Saturday, May 11, 2013

Dude, Science is Cool

Malaria. It's a jerk. And so widespread that trying to cure the infected human population is a monumental task.

So why not just cure the vector for it?

Scientists created a malaria-blocking bacterium and infected mosquitoes with it, creating a malaria-immune population of mosquitoes in 8 generations.

No need to hunt down every at-risk human population and cure or inoculate them. Just stop it at the source and let evolution and a new microflora in the vector population handle it. Science is so cool.

Wednesday, May 8, 2013

My favorite MRA quote of the week

As much as we talk about patriarchy theory in here, one of the things I rarely see mentioned is how it wrecks the minds of the men who believe it. I was a good little feminist boy, and as a result I had an essential part of my identity taken away for years because I bought into an ideology that demonized every aspect of my being. All I can say is God damn it feels good to finally be a man.
-some moron on Reddit why would I bother linking this

 TL;DR: Patriarchy is bullshit; it feels so good to be a man.

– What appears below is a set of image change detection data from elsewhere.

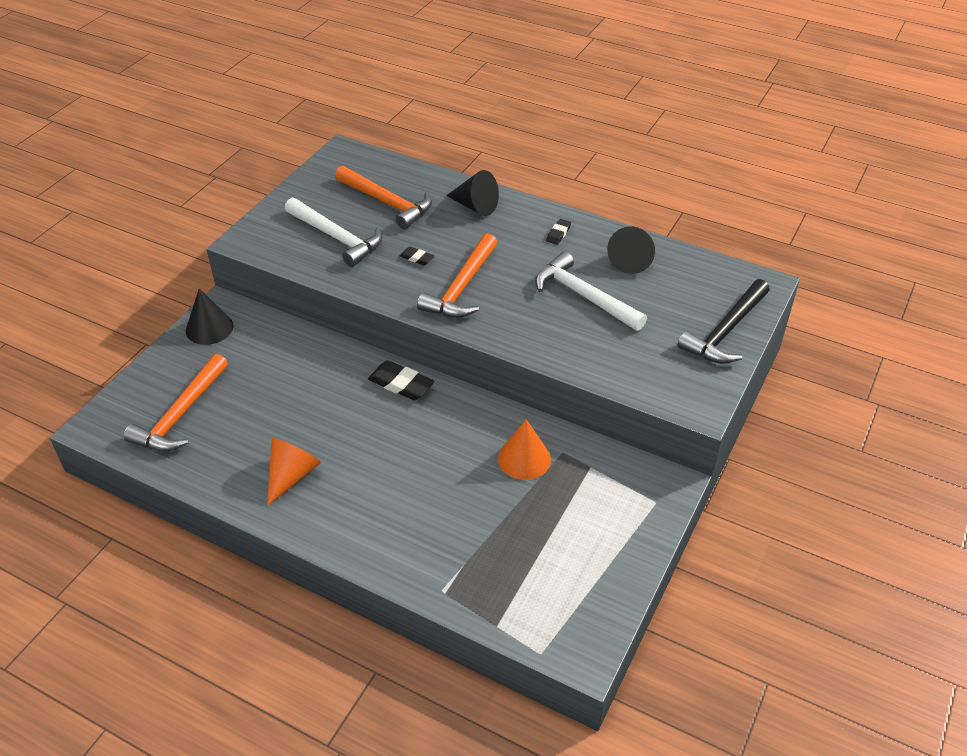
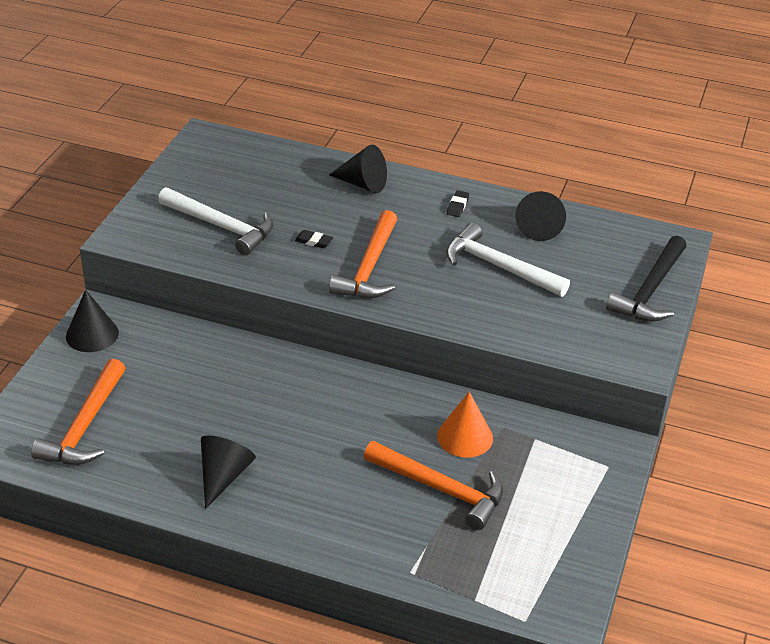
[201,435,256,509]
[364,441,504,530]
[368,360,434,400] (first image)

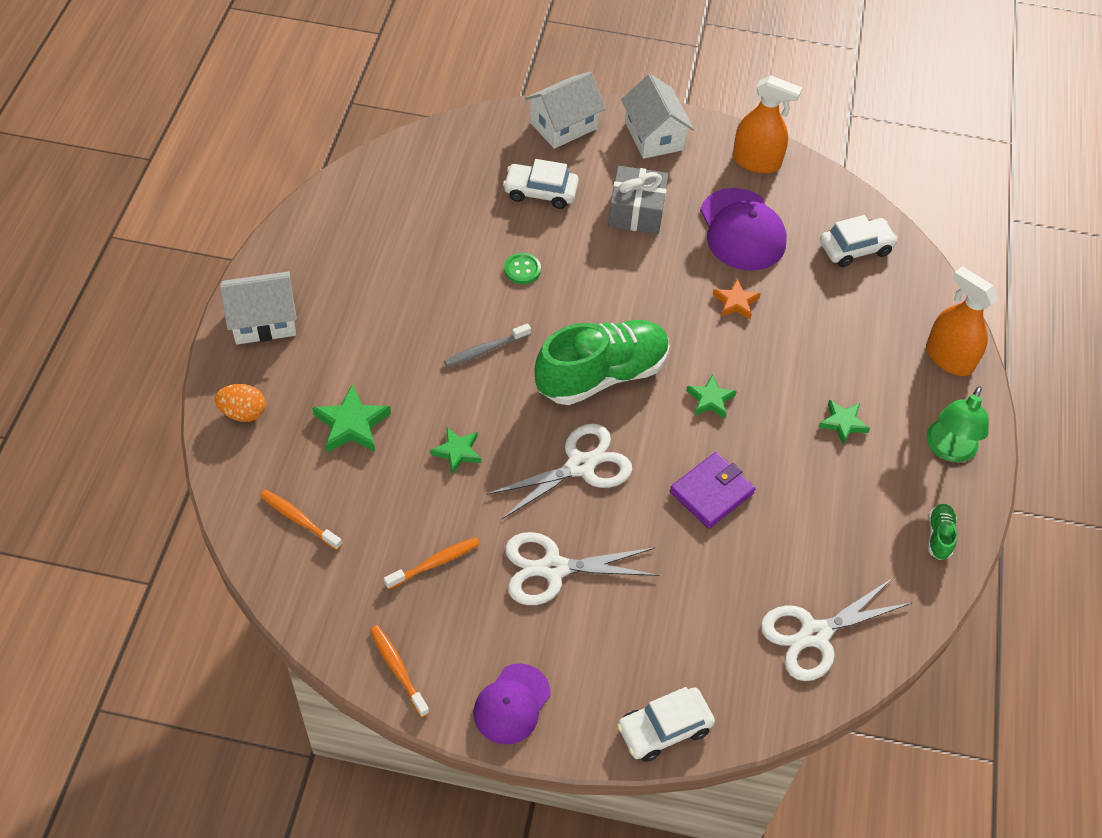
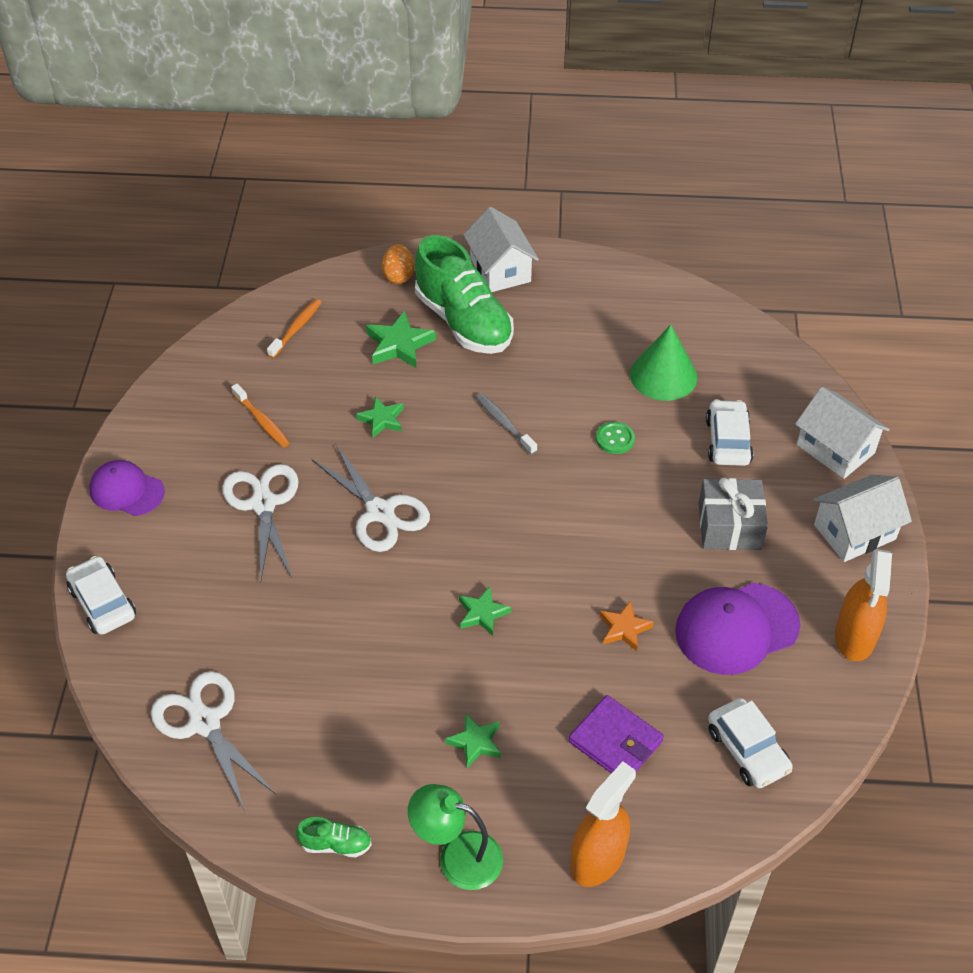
[415,235,514,354]
[569,695,664,774]
[630,325,697,401]
[370,625,430,717] (first image)

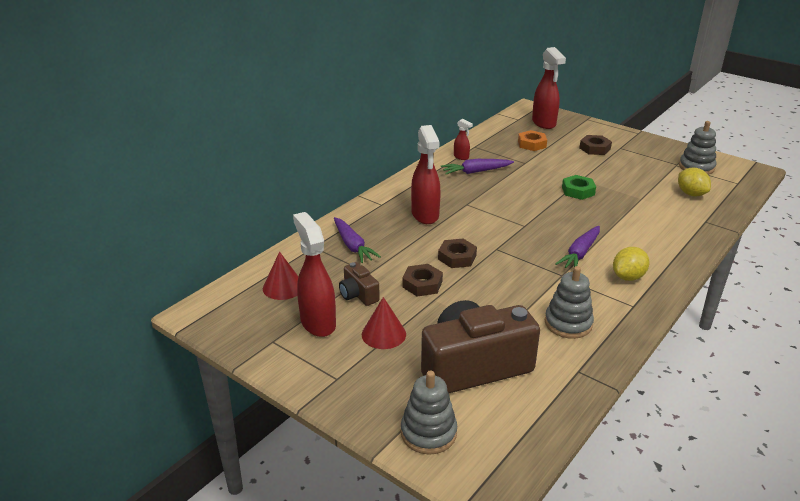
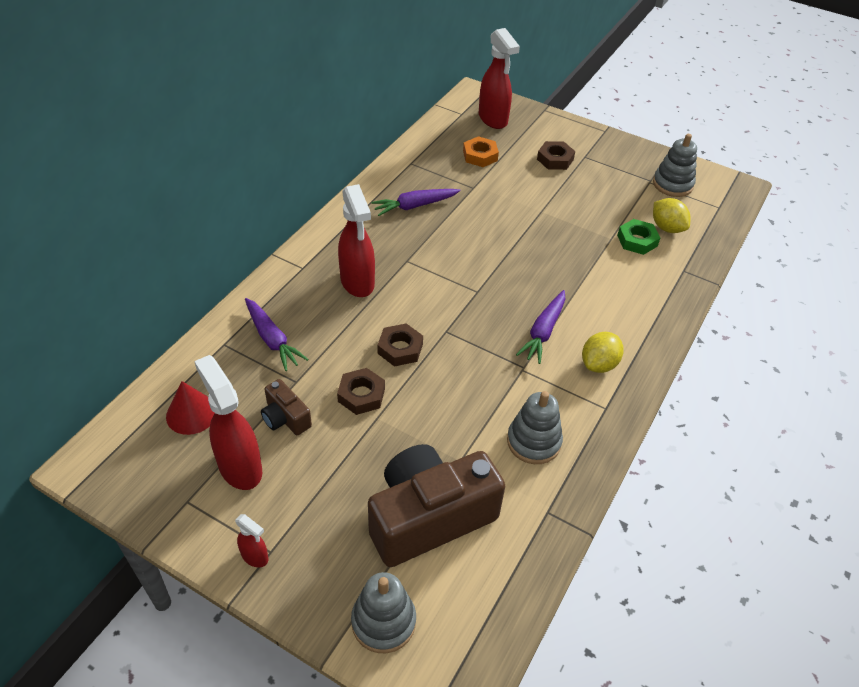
[235,514,268,567]
[617,219,660,255]
[362,297,406,349] (first image)

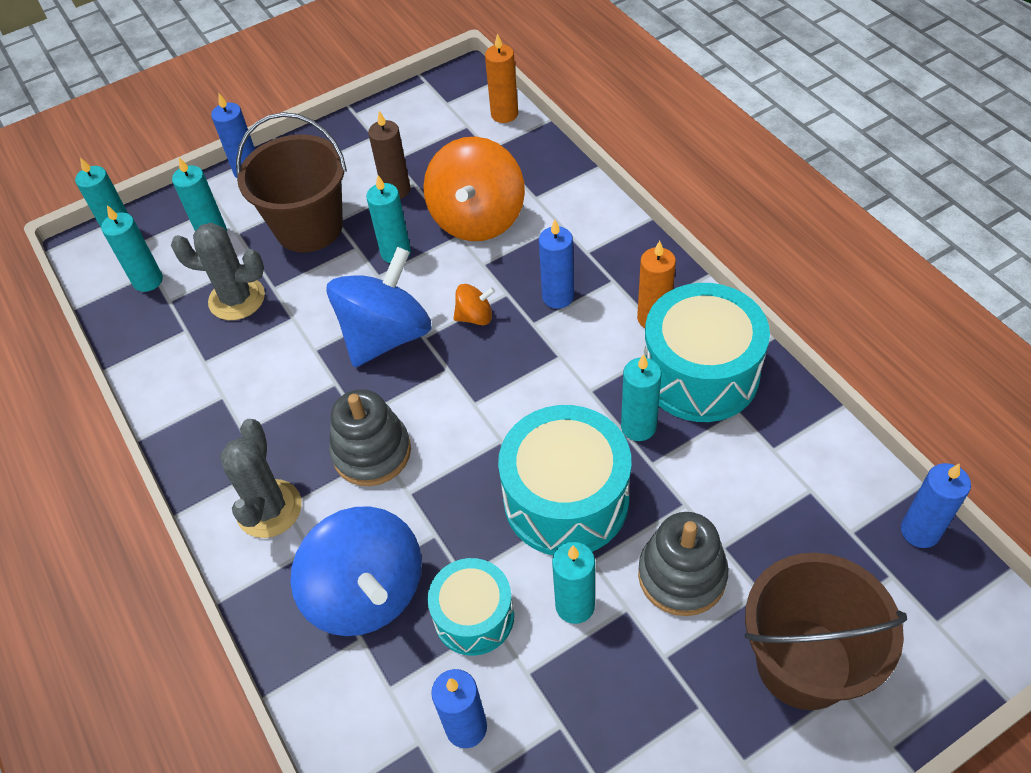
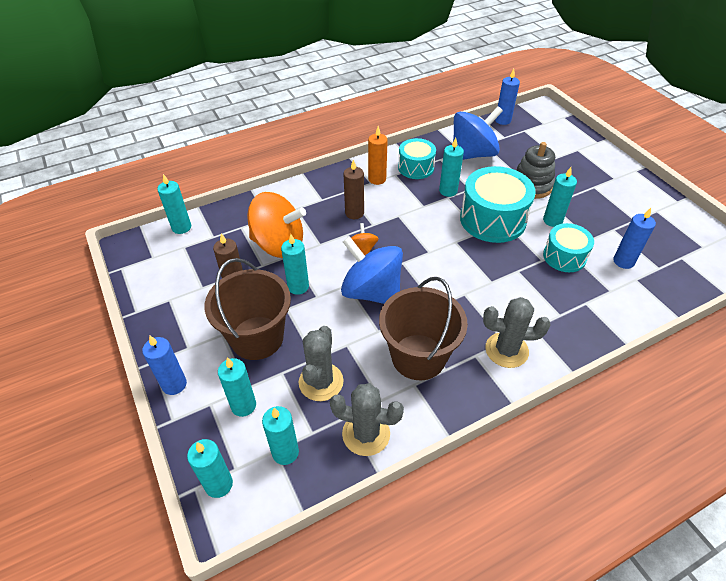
[157,174,191,234]
[330,383,404,456]
[344,159,364,219]
[379,277,468,380]
[398,138,436,179]
[453,106,503,160]
[329,389,411,486] (first image)

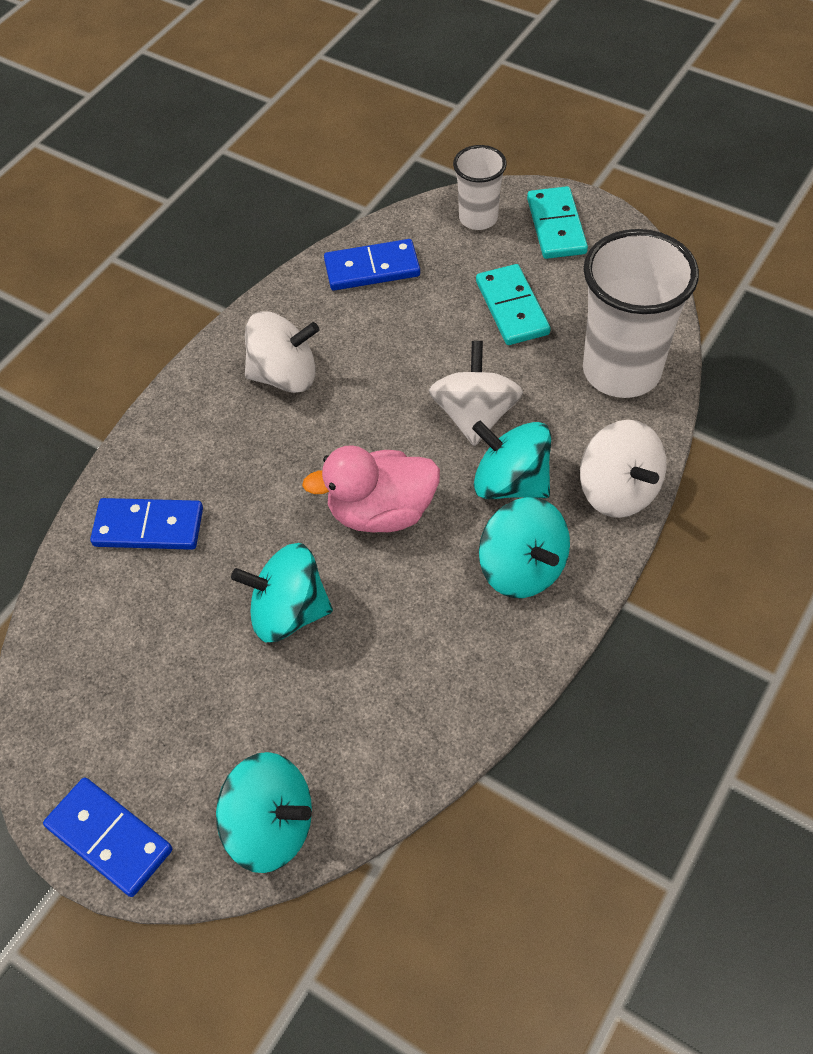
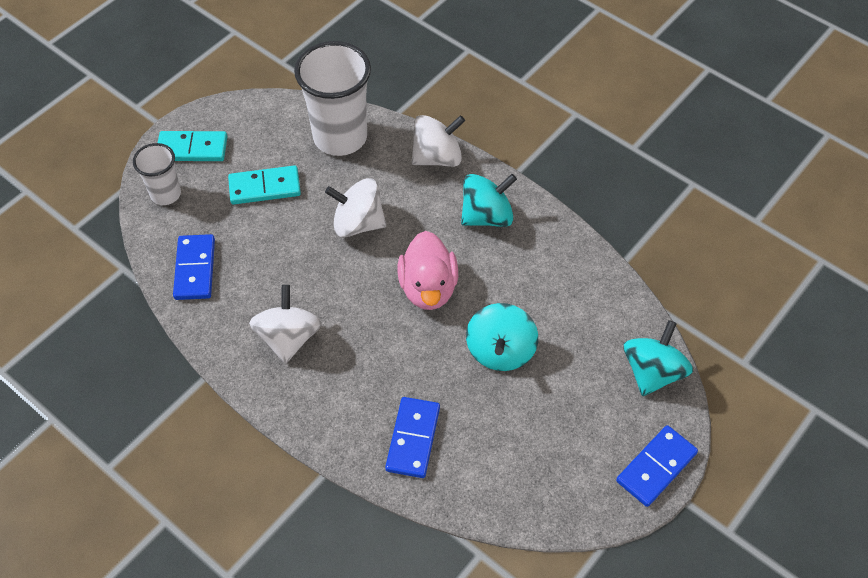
[472,421,551,499] (first image)

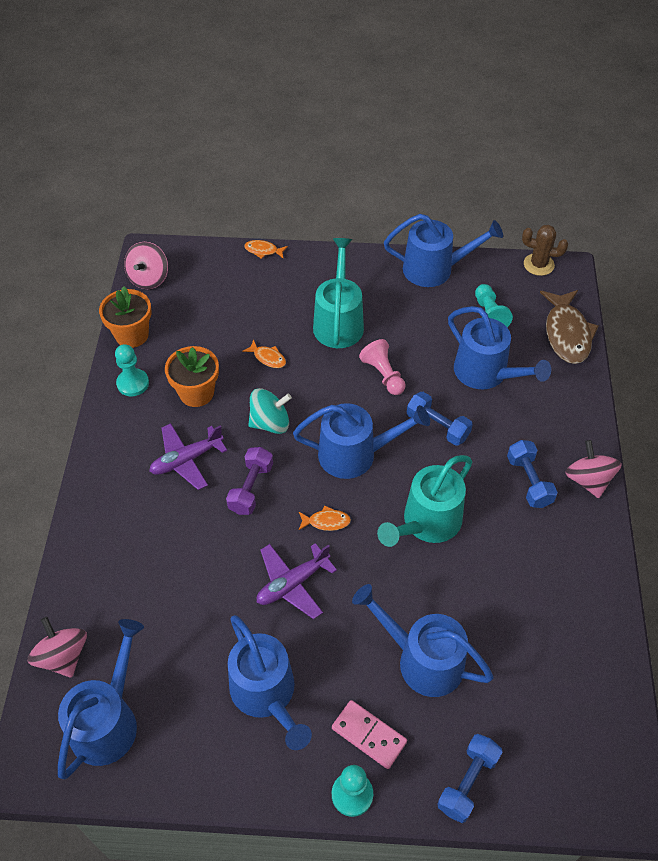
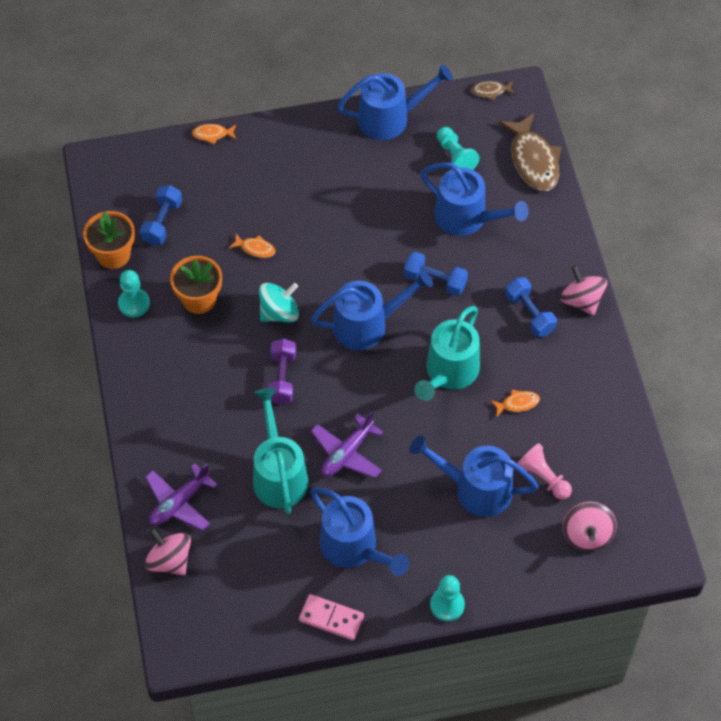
[140,185,182,245]
[145,463,218,531]
[253,388,309,514]
[299,594,364,641]
[471,81,515,101]
[491,390,540,417]
[517,443,572,500]
[562,502,617,551]
[58,619,144,779] (first image)

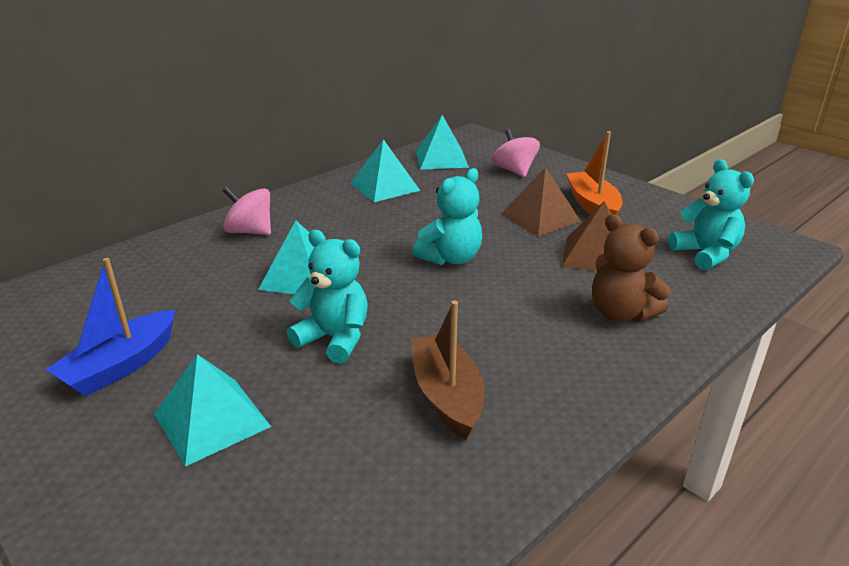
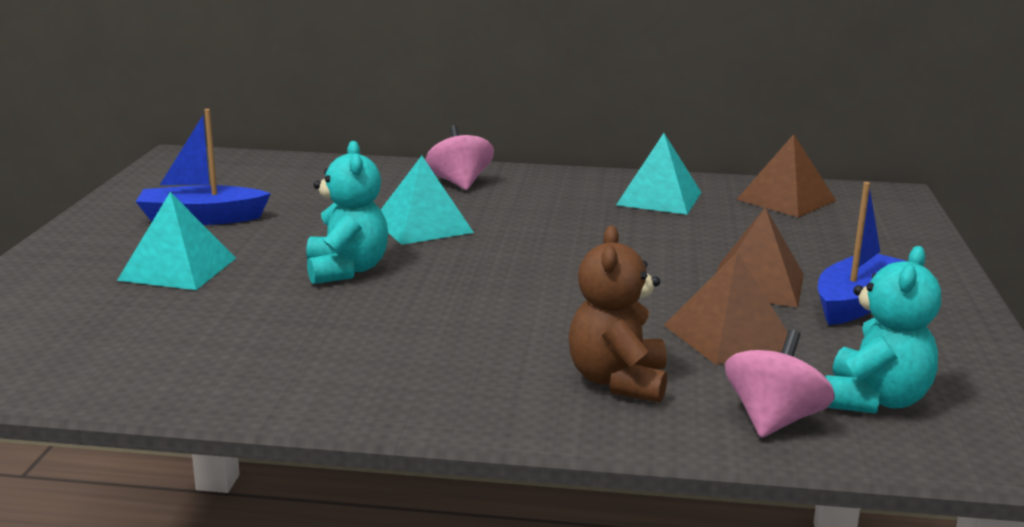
[725,329,835,438]
[736,134,836,217]
[818,182,905,325]
[411,301,484,440] (first image)
[413,168,482,265] (first image)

I wonder why it feels so good to be man. I can't begin to imagine why that would be. If only there were some logical connections to be made here, informed by nuanced analysis of society.

Oh well!

For the record, I am not ashamed to be male. I'm pretty happy to be so! That doesn't mean I can't also rage against the entrenched societal structures that give me so, so many invisible advantages because I genuinely want to be on an equal playing field with everyone else (no exceptions) in society.

I am a happy man. I am a grumpy feminist. These things are not exclusive and don't conflict with me at all.

Wednesday, May 1, 2013

The Internet and Free Speech

In my webcomic post, I mentioned that the webcomic world has somewhat fulfilled the promise of the internet. People have been given voices and those voices have found an audience. However, I also mention that quite a lot of the internet has not really met this goal.

In specific, I'm gonna talk about (*siiiiiiiiiiiiiiiiigh*) Reddit. The community and its admins claim to uphold a strong ideal of free speech ont he internet. They are often the first and most vocal opponents of stuff like CISPA or SOPA, etc. They try so so very hard to defend their creepy sections like /r/jailbait and /r/creepshots under the banner of free speech.

The core problem is: Reddit doesn't have free speech by its very design. It has democratized speech. That's not free. That's called tyranny of the majority. There's a firm reason why the first amendment to the Constitution was about free speech and gives absolutely no limitations to it. There is no clause stating that you cannot be heard if the majority disagrees with you. The writers of the US Constitution understood that even in a democracy, democratized speech isn't good enough. It's still a limitation and one that should not be allowed.

Now, I'm not saying there's absolutely no good to Reddit's system. If it really existed such that straight up lies were consistently ignored, buried, and destroyed, that sounds amazing. A world where people only have to encounter things that are true? Magical. But that's not what happens. People vote based on their opinion. So the net effect is things that are true can end up buried and falsehoods end up voted higher than them. I saw an incident this last week where a dude went on a rant about how people want to bury history because they don't agree with it, citing that of course Jews have always be associated with money and profit, look the word jewel comes from Jew. Got 30 upvotes.

Yeah, every bit of it was completely wrong and utter nonsense. The root of jewel comes from the same root as joy. But enough people saw it and said "Yeah, that sounds about right." So misinformation rises to the top because of opinions.

Meanwhile, just today, someone made the statement that "Real woman have vaginas." Subsequent posts responding that "Uh, what about trans women?" not even attacking this guy, just politely pointing out that that's not a cool thing to say? Ended up about -10. Bury what you disagree with so you don't have to deal with it. That's the philosophy of democratized speech. That's the philosophy of Reddit.

These are the ideals of the internet at large. The gatekeepers promoting free speech, as long as it agrees with what the majority want to see.